Now developers can send requests to any service across multiple clusters from their local workstations. This efficient design negates concern about local requests overwhelming the internal DNS server.

Blue arrows in the diagram show how our system propagates a request from the local workstation to Cluster 2:

  1. A developer's local workstation connects to Cluster 1 and runs Signadot CLI. A developer sends requests to service B's endpoint with its global URL. At this point, the local workstation knows the IP of the internal router. The local workstation makes a request to service B with one of the IPs. The request is sent to the Signadot proxy server in Cluster 1 through a TCP tunnel made by the Signadot CLI. 
  2. Then the Signadot proxy server routes the request to an internal router. The router is implemented using an Envoy proxy.
  3. The internal router then routes the traffic to a service router. 
  4. The service router ultimately forwards the request to service B running inside Cluster 2, successfully completing a developer's request to service B.

In this example, a developer is sending a request through Cluster 1. Note that developers can choose which cluster to connect to and therefore can send requests through any cluster. Now developers can test their local code by connecting to dependencies in any cluster.

Other alternative solutions we considered

We considered Telepresence, which provides a fast feedback loop similar to the one discussed in this post. While it is a great solution, we decided to use Signadot because: 

  • Telepresence requires the use of its sidecar for intercepting requests and routing them to developer workstations. This sidecar conflicts with our compute infrastructure where we built a custom service mesh solution using envoy sidecars. So we decided to leverage Signadot SDKs to build the intercepting mechanism in our custom service mesh solution.
  • We needed guardrails applied to the requests originating from the developer workstations, but Telepresence lacks that capability.
  • We integrated Signadot with an internal xDS-server to support multi-cluster architecture, another capability that Telepresence lacks. 

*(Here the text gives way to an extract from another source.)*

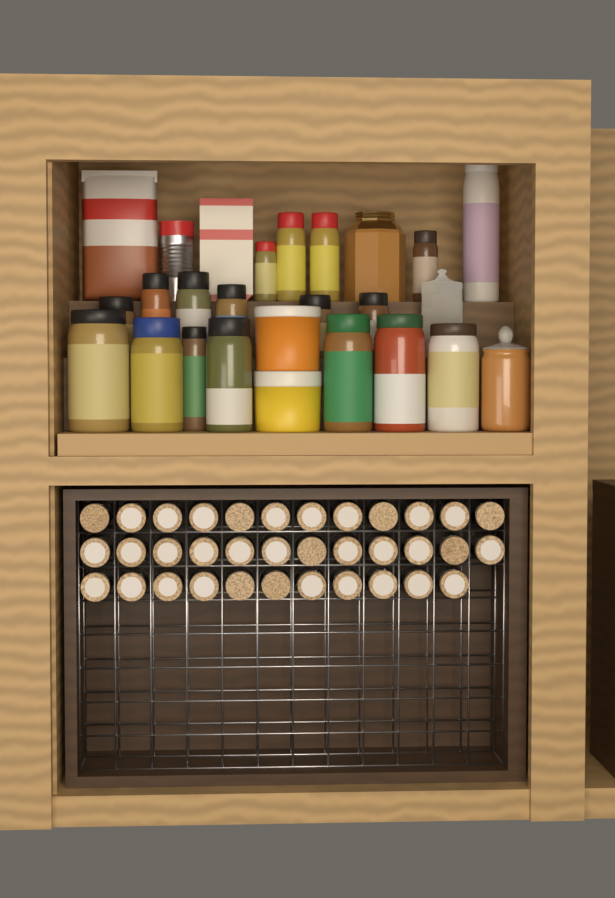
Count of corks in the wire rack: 35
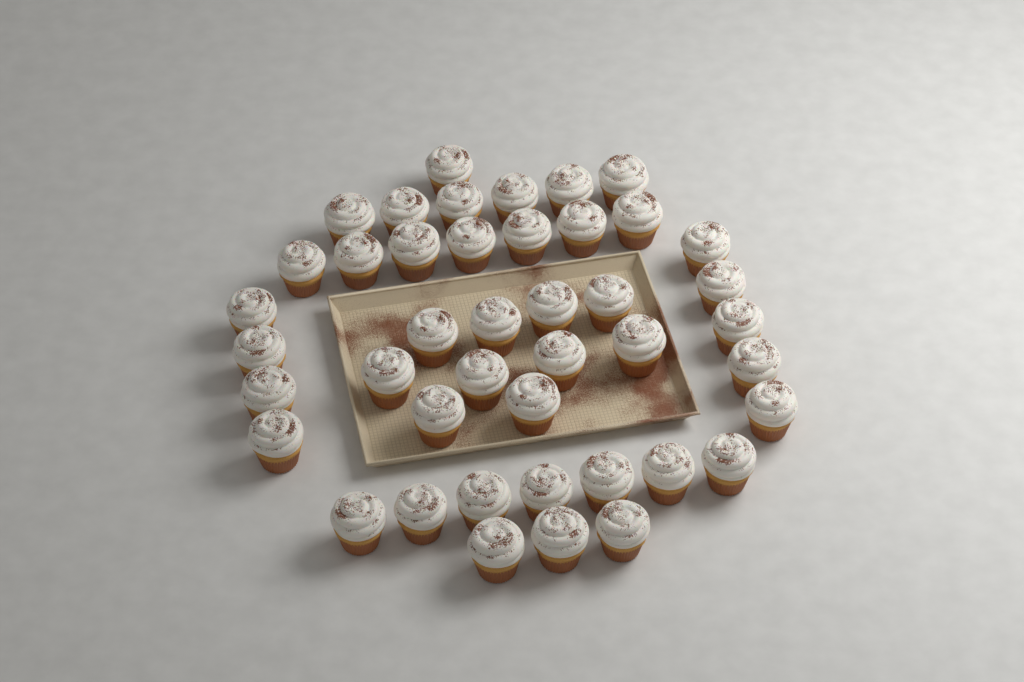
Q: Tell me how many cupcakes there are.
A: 43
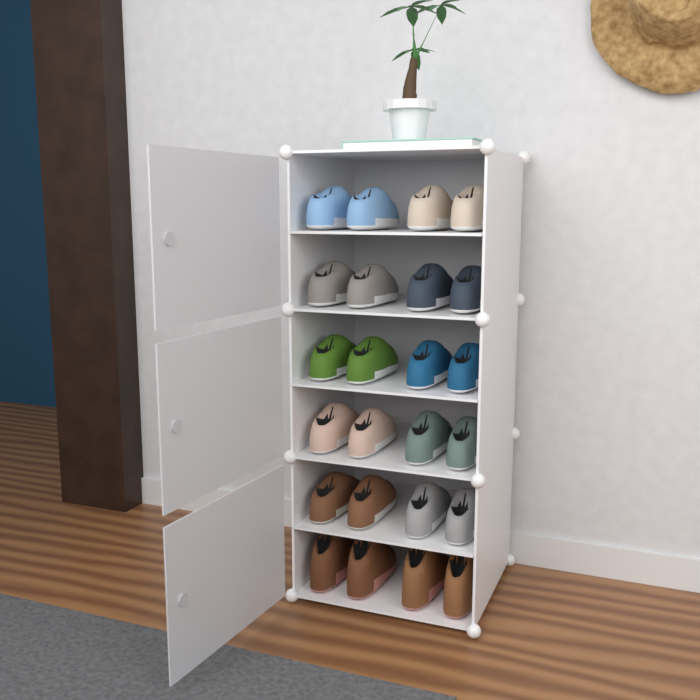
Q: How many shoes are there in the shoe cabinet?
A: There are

One other alternative would be to move development to remote workstations. While this is a viable idea, we decided to pursue the solution we describe here because: 

  • Building remote development is costly because it requires extra hardware.
  • Building remote development is time-consuming because of the need for multiple integrations with our environment.

Even with remote workstations, we still need the same production guardrails through tenancy and support for multi-cluster architecture as discussed earlier. Using Signadot has helped us reap benefits quickly while providing the flexibility to reuse the same building blocks for future remote development solutions.           

Conclusion 

Many development teams are slowed down by unreliable or slow feedback loops. The Signadot and multi-tenancy solution we describe here is suitable for companies that are growing very rapidly and need to develop product features quickly with high reliability.

Our new fast feedback loop has increased developer velocity by reducing the time to deploy code to the Kubernetes cluster more frequently; increased reliability because developers can easily test their code during the development phase, and boosted production safety through standardization and guardrails.